In 2018, Jacob Rees-Mogg wrote for the Times about Britain’s future relationship with the US, arguing it was “our national good fortune that the president with whom we will develop this new arrangement is Mr Trump”. It isn’t just politicians, of course; in November, the Spectator published a piece headlined “Trump is right not to concede”.

Earlier that year, academic Matt Goodwin tweeted about his book, in which he “argued that Trump was not a revolutionary fascist but a reactionary populist – catastrophizing about “coups”, “resistance” & “imminent Reichstag fire” was unhelpful”. He has since deleted it.
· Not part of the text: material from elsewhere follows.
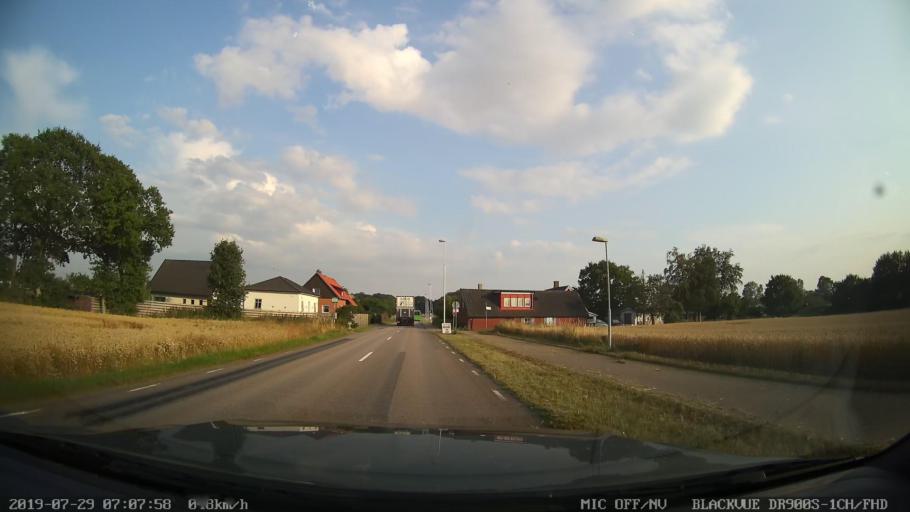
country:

Again, it feels worth pointing out that this isn’t cheap party political scoring; a Republican congressman tweeted on the day that what’d happened was an “attempted coup”, and several Republican politicians directly blamed Trump for the event. Will any of the people who supported the president and downplayed the danger of his presidency suffer any professional consequences for doing so? Will they be made to explain what they made of the events of January 6? I’m not holding my breath.

As we watched men wearing Nazi clothing march into the offices of US senators, we wondered how things had got to that point. Will something like this ever happen on our shores? Perhaps not, but best be cautious. Letting people get away with constant lying and blind support for repugnant figures may not seem like much, in the grand scheme of things, but now we know where it can lead.